In both classes, the region near, but not directly at the N-terminus is evidently critical. Likewise, in Hsp16–2 from Caenorhabditis elegans, removal of the N-terminal 15 residues was sufficient to inhibit chaperone activity and oligomerization . In α-crystallin, on the other hand, numerous point mutations and even truncation of the first half of the N-terminal region did not affect complex formation and functionality [26–30]. Only complete removal of the N-terminal region resulted in the formation of an inactive low molecular mass species [26,32]. These data suggest that subunit interactions of mammalian α-Hsp proteins may differ from their counterparts in prokaryotes and plants. The crystal structure of wheat Hsp16.9 demonstrates that the N-terminal region of this protein is involved in numerous subunit contacts . It is puzzling that only every other N-terminal region in the Hsp16.9 complex butall N-termini in M. jannaschii Hsp16.5 are highly disordered [14,34]. Possibly, the N-terminal regions of B. japonicumα-Hsp proteins are also disordered, which might explain why subunit contact sites in the N-terminal region could not yet be narrowed down to individual conserved residues.

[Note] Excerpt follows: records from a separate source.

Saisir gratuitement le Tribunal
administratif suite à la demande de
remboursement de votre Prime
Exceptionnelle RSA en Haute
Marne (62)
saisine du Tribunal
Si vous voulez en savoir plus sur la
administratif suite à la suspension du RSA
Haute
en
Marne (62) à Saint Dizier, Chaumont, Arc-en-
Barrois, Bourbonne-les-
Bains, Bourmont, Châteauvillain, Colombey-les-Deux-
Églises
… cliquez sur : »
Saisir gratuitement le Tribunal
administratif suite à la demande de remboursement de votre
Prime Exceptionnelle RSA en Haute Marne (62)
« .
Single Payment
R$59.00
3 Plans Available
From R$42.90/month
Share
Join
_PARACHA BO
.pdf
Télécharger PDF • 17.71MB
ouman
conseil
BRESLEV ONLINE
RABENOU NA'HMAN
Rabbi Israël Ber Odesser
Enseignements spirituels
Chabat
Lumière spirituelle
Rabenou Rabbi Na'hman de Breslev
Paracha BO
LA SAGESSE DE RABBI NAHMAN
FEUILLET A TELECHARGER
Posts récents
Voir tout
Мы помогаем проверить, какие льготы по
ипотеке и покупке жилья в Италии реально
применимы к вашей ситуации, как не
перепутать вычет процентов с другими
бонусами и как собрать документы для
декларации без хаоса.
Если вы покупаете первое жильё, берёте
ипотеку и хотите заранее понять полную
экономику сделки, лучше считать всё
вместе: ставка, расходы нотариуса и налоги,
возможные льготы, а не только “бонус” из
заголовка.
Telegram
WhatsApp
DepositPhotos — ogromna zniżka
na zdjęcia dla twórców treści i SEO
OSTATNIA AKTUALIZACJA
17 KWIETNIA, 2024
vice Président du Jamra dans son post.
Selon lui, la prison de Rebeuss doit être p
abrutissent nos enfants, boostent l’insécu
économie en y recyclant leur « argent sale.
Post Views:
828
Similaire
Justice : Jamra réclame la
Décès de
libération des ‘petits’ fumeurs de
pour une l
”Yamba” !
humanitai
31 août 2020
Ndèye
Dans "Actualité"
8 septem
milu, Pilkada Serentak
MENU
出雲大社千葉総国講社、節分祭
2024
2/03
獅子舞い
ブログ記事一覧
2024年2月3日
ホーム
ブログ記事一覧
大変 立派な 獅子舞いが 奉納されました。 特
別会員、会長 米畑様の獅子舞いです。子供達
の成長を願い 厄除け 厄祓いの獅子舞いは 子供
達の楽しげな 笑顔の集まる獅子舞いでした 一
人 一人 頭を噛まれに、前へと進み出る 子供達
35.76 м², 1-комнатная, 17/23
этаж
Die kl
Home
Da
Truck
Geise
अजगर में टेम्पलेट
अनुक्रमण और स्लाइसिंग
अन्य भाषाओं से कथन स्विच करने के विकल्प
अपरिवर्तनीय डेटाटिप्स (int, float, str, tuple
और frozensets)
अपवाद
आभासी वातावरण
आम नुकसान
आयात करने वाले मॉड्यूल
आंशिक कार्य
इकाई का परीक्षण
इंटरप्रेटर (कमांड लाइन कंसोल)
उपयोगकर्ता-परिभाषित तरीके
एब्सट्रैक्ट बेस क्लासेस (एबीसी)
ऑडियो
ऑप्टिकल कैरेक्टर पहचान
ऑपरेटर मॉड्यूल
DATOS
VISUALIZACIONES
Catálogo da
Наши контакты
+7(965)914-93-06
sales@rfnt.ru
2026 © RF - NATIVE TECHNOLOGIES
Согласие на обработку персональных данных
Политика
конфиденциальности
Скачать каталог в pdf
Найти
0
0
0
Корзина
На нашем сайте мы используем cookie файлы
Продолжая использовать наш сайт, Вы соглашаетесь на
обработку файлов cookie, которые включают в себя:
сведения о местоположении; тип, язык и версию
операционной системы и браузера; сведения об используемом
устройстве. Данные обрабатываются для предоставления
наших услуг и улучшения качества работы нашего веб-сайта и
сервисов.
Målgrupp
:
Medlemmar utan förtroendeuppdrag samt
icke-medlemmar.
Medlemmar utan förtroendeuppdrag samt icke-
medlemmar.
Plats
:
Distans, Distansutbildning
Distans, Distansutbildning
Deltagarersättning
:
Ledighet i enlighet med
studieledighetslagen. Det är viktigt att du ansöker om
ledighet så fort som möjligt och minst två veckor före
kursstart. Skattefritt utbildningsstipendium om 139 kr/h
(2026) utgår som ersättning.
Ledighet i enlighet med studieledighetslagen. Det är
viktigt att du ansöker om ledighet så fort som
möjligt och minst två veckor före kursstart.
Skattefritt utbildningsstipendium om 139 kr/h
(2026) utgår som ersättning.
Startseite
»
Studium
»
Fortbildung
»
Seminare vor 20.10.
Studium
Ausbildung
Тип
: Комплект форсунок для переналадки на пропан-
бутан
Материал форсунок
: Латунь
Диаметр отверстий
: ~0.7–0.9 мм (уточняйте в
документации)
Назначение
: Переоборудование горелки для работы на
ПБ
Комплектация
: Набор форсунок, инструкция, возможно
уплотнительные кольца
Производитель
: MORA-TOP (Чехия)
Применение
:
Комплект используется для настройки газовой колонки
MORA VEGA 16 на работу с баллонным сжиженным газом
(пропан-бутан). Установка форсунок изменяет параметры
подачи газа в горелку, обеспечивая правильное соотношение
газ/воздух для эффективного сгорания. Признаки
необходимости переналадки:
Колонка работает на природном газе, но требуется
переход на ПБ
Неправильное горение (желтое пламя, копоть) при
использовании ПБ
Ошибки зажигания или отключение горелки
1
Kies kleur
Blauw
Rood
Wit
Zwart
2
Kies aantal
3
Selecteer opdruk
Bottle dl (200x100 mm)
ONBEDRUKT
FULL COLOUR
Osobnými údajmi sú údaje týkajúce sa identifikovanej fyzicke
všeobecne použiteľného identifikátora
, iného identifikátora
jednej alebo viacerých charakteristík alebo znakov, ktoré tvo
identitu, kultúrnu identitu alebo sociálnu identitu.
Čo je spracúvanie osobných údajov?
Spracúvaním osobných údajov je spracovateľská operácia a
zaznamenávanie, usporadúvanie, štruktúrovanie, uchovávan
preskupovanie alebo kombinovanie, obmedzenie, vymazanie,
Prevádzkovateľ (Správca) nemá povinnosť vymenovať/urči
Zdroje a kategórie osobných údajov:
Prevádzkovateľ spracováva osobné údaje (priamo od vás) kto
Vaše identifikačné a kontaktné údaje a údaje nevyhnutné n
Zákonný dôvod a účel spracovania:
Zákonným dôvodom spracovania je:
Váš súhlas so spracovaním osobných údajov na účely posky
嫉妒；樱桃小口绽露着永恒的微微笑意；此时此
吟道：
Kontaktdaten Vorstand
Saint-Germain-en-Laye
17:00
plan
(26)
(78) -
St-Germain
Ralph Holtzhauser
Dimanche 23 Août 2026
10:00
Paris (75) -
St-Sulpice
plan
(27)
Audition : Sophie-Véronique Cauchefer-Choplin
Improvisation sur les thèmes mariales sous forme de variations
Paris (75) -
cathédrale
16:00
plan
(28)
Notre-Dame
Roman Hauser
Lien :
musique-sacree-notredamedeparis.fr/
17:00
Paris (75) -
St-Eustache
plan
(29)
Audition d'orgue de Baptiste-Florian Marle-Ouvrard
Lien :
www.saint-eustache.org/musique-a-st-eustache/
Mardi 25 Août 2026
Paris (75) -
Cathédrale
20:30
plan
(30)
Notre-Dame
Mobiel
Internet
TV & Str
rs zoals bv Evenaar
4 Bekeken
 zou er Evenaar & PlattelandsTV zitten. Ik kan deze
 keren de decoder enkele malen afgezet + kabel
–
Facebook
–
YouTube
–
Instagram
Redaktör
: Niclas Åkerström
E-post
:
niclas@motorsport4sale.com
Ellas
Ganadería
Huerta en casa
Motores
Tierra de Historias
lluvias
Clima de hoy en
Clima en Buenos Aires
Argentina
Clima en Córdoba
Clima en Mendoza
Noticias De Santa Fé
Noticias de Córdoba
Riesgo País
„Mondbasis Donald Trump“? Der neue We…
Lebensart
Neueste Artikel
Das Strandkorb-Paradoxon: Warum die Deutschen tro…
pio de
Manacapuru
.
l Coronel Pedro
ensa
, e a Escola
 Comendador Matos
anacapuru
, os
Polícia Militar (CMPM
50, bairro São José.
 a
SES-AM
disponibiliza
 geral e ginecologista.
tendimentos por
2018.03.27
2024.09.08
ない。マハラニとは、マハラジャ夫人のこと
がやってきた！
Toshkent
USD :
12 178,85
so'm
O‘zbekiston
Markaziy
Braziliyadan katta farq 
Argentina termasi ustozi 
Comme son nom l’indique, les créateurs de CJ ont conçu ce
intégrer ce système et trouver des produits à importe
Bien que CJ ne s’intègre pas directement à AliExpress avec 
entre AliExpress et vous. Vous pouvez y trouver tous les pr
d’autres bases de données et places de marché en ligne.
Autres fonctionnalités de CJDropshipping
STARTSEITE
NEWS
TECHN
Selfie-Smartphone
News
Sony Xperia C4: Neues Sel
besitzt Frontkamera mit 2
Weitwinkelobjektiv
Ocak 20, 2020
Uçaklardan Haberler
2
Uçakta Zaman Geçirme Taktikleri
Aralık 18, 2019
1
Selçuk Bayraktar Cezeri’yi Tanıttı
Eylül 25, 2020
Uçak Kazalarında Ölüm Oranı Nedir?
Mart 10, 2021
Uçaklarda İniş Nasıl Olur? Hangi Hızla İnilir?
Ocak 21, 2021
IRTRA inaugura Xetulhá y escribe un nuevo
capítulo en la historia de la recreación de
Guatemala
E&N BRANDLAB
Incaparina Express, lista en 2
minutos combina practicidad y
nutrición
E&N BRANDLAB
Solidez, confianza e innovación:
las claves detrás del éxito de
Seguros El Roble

A crucial motif in the C-terminal extension
Wheat Hsp16.9 and M. jannaschii Hsp16.5 are distantly related proteins with distinct quaternary structures. Nevertheless, the role of their C-terminal extensions in oligomeric assembly is strikingly similar. The C-termini reach out to neighbouring subunits, where the I-X-I motif undergoes intramolecular hydrophobic interactions with a β strand in the α-crystallin domain [14,34]. Our mutational studies strongly suggest that the C-terminal extension and the conserved I/V-X-I/V motif in particular plays a similar structural role in both classes of bacterial α-Hsp proteins. Partial or entire removal of the two conserved isoleucines led to a dramatic reduction in complex size and solubility and a complete loss of chaperone activity. All modifications touching the motif resulted in dimers. On the other hand, truncations that left the motif intact did not inhibit multimerization and chaperone activity. Similarly, alterations outside of the I/V-X-I/V motif did not impair oligomer formation of vertebrate α-Hsp proteins [31,33], though some of them lowered chaperone activity [31,35]. So far, very few mutational studies have included the isoleucine motif. C-Terminally truncated C. elegans Hsp16–2 lacking the I-X-I motif still formed high molecular mass complexes and retained full chaperone activity . In αA-crystallin, C-terminal truncations touching the I/V-X-I/V motif did not inhibit multimerization, but reduced chaperone activity . Only in one particular plant α-Hsp, Hsp17(II) from pea, were C-terminal truncations, including the I/V-X-I/V motif, associated with a significant reduction in oligomeric mass . However, whether the motif itself or other residues in the C-terminal extension were responsible for this effect was not determined.
The data reported in the present study further substantiate that oligomerization of prokaryotic α-Hsp proteins is a complicated multistep process that differs from the assembly of eukaryotic α-Hsp proteins and merits further investigation.
We thank Hauke Hennecke for support and encouragement. This study was supported by a grant from the Swiss National Foundation.